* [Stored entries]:

++++++++++++++++++++

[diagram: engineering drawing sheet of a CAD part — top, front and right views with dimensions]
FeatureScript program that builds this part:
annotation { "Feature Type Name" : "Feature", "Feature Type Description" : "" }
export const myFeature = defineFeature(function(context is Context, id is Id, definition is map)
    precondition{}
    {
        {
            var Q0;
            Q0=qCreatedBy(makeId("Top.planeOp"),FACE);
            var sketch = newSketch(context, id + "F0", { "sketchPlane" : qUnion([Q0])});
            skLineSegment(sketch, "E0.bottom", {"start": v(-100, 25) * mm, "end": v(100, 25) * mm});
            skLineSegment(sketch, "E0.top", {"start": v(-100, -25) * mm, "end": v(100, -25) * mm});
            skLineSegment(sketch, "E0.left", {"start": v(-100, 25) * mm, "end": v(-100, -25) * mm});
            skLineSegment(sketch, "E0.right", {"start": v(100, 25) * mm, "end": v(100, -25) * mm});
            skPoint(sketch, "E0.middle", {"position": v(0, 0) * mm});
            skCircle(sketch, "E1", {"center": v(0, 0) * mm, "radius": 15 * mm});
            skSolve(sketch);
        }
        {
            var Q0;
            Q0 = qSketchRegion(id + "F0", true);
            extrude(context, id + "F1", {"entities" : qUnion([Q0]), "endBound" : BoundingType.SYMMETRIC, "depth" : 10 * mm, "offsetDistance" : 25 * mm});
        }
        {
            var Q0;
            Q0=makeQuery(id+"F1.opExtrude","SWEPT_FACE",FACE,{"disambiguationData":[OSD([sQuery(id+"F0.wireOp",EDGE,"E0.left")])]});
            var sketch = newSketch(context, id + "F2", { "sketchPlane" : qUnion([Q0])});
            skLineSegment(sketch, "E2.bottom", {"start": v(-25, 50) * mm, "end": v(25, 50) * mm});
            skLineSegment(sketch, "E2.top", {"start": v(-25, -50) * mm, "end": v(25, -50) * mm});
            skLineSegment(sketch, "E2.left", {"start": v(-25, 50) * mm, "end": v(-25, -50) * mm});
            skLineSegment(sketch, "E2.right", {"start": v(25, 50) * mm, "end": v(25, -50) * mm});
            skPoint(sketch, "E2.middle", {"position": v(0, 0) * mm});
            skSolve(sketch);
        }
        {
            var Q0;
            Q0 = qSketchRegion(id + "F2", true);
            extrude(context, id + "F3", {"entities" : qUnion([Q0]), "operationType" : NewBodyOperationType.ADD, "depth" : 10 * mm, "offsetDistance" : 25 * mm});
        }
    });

++++++++++++++++++++

* [DIRECTIONS FOR THIS TASK]: Convert the material, from its first line through the line containing "export const myFeature", into a Markdown table with the columns Row and Line, leaving out any blank lines.

* [ANSWER TO THIS EXERCISE]:
| Row | Line |
|---|---|
| 1 | [diagram: engineering drawing sheet of a CAD part — top, front and right views with dimensions] |
| 2 | FeatureScript program that builds this part: |
| 3 | annotation { "Feature Type Name" : "Feature", "Feature Type Description" : "" } |
| 4 | export const myFeature = defineFeature(function(context is Context, id is Id, definition is map) |